Personal information
- Date of birth: 4 October 1968 (age 56)
- Place of birth: Stourbridge, England
- Position(s): Midfielder

Senior career*
- Years: Team / Apps / (Gls)
- 1992–1993: Stourport Swifts / 62 / (54)
- 1993–1997: Torquay United / 125 / (25)
- 2005: Torquay United / 1 / (0)

= Richard Hancox =

English footballer

Richard Hancox (born 4 October 1968) is an English former professional footballer. He has held various roles at Torquay United in his career.

==Career==
Hancox was born in Stourbridge and first joined Exeter city in 1985, he was not offered a contract and in 1988 he joined Halesowen town playing regularly under the management of the great Paddy Page, after 2 seasons he left to join Cheltenham town, an injury forced Hancox to move to on to Stourport swifts where he scored more than fifty goals in two and a half seasons.

In March 1993 from Hancox was offered a 2-year contract by then manager Neil Warnock at Torquay United Warnock played Hancox as a wide midfielder to create more attacking options in home games, the plan worked and Torquay survived.

The following season Don O'riordon became manager after Warnock moved on to Plymouth. Hancox only played on 10 games that season despite being struck down with glandular fever for eight months, however he came back stronger the following season scoring 16 goals in all competitions including a spectacular hat trick against Cardiff city in the league cup. He left the club after several years with Torquay. Afterwards, he played local semi-pro football for Taunton Town, Bideford & Dawlish town.

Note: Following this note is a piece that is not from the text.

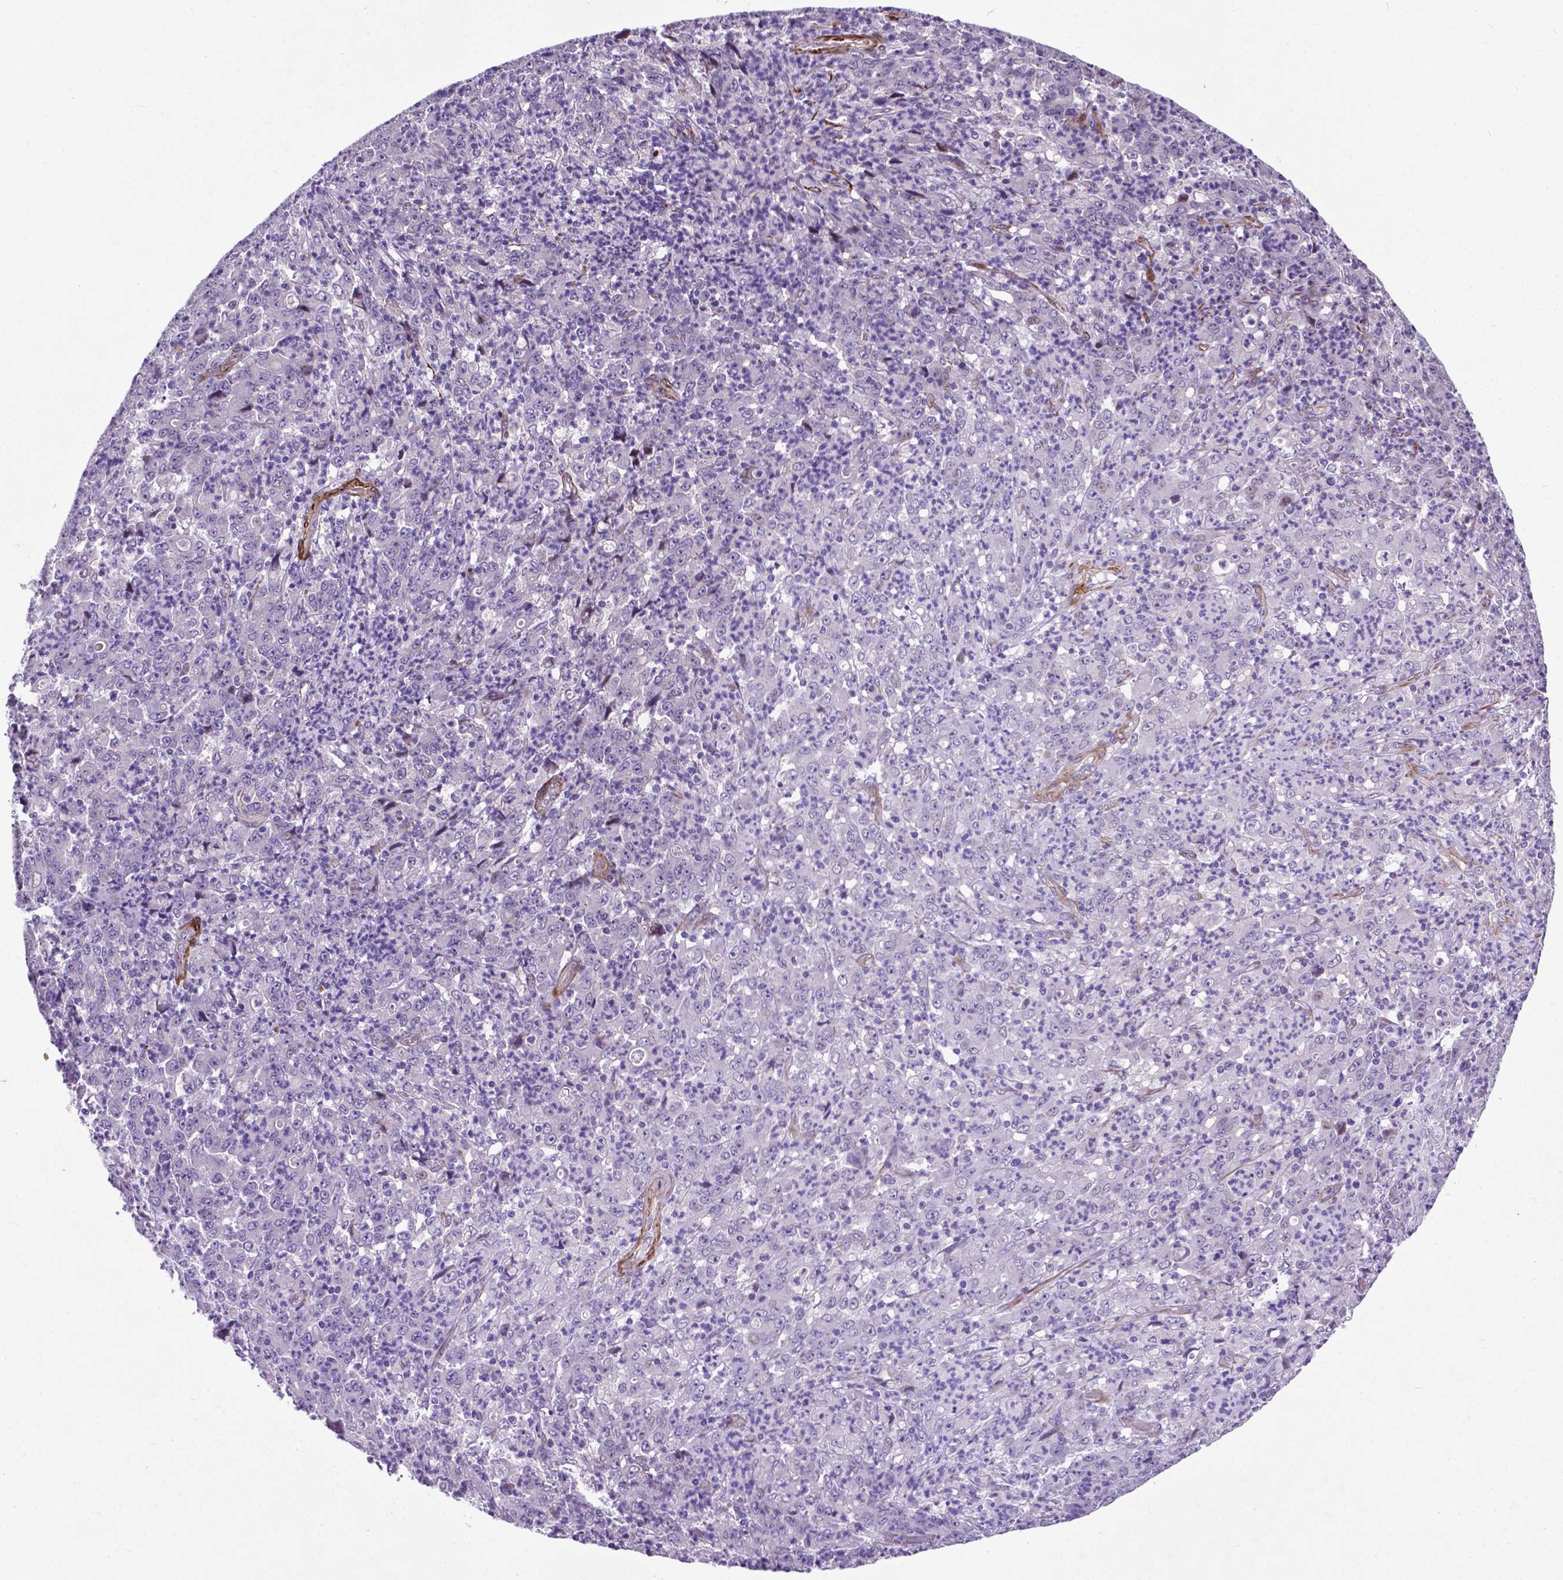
{"staining": {"intensity": "negative", "quantity": "none", "location": "none"}, "tissue": "stomach cancer", "cell_type": "Tumor cells", "image_type": "cancer", "snomed": [{"axis": "morphology", "description": "Adenocarcinoma, NOS"}, {"axis": "topography", "description": "Stomach, lower"}], "caption": "The image exhibits no staining of tumor cells in stomach adenocarcinoma.", "gene": "PFKFB4", "patient": {"sex": "female", "age": 71}}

He re-emerged at Plainmoor helping out with the youth team. However, when the youth system was abandoned as a cost-cutting measure. Hancox was given a squad number, although this was supposed to be in case of emergencies.
Torquay manager Leroy Rosenior included Hancox in the first team squad and even allowed him to come on as a substitute in a 4–1 defeat away to Rochdale in September 2005, replacing the injured Tony Bedeau.

Although, he was selected as substitute in future games, this was to be the last of his playing career at Torquay. He was later made assistant manager. With Rosenior replaced, initially by John Cornforth and then by Ian Atkins, Hancox left after the appointment of Atkins in June 2006 and an announcement was made that he would leave the club's employment at the end of that month. Soon after, he took up a coaching position at Dawlish Town, one of a number of local non-league football clubs he had played for while working for Torquay.

In early November 2006 he left to play for Bideford, but on the 27th of that month returned to Torquay on a part-time basis to assist new manager Luboš Kubík. Torquay were relegated at the end of the 2006–07 season and the club was sold to a local consortium. Hancox himself departed on 14 June 2007, after he had helped restart the Youth Team. Hancox went on to coach various youth teams at Plymouth Argyle. In January 2010 he opened Milber Sports Centre in Newton Abbot, an indoor 3g astro turf training centre. Many local teams train, also 5 a side leagues.